START Data to use
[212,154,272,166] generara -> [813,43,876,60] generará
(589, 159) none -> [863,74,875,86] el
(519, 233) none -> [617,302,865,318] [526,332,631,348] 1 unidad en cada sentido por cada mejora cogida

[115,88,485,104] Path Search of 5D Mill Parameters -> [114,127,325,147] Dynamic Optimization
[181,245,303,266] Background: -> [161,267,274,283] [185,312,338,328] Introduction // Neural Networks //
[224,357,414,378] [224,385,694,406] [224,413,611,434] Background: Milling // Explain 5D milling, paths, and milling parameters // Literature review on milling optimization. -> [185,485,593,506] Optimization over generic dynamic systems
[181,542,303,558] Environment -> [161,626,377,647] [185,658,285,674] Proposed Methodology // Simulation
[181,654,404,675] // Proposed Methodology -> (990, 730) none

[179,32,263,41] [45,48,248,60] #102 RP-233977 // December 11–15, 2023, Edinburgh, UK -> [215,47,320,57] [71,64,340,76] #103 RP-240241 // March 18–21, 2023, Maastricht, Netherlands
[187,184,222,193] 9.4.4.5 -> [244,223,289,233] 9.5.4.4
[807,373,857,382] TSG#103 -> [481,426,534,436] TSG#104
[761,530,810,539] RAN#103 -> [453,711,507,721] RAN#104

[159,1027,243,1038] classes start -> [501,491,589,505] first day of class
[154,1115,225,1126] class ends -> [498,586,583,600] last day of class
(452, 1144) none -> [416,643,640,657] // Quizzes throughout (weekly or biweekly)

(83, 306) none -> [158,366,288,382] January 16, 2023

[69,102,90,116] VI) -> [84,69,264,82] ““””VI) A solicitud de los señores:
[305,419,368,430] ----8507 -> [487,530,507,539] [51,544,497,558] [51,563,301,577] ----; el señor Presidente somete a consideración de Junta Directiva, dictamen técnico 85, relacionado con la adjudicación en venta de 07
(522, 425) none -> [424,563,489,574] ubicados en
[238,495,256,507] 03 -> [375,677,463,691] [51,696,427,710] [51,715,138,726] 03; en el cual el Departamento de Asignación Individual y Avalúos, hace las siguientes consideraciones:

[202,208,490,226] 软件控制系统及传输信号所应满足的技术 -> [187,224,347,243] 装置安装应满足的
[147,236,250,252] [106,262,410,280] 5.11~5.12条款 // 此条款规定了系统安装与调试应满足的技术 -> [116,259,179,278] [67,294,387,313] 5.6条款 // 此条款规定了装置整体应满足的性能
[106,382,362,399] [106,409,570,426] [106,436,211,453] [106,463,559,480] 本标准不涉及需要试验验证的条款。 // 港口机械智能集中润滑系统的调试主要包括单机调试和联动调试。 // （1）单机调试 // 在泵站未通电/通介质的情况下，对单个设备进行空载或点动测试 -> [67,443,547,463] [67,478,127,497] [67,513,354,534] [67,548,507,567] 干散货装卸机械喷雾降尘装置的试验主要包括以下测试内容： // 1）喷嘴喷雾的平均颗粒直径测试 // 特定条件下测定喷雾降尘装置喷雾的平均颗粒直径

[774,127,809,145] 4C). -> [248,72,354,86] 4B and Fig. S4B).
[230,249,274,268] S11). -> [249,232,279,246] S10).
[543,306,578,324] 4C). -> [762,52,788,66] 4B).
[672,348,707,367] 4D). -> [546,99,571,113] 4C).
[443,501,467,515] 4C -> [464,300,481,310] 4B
END Data to use
From the first line of the data above through the line containing "[224,357,414,378] [224,385,694,406] [224,413,611,434]", set each line down again exactly; include both ends and omit everything else.

[212,154,272,166] generara -> [813,43,876,60] generará
(589, 159) none -> [863,74,875,86] el
(519, 233) none -> [617,302,865,318] [526,332,631,348] 1 unidad en cada sentido por cada mejora cogida

[115,88,485,104] Path Search of 5D Mill Parameters -> [114,127,325,147] Dynamic Optimization
[181,245,303,266] Background: -> [161,267,274,283] [185,312,338,328] Introduction // Neural Networks //
[224,357,414,378] [224,385,694,406] [224,413,611,434] Background: Milling // Explain 5D milling, paths, and milling parameters // Literature review on milling optimization. -> [185,485,593,506] Optimization over generic dynamic systems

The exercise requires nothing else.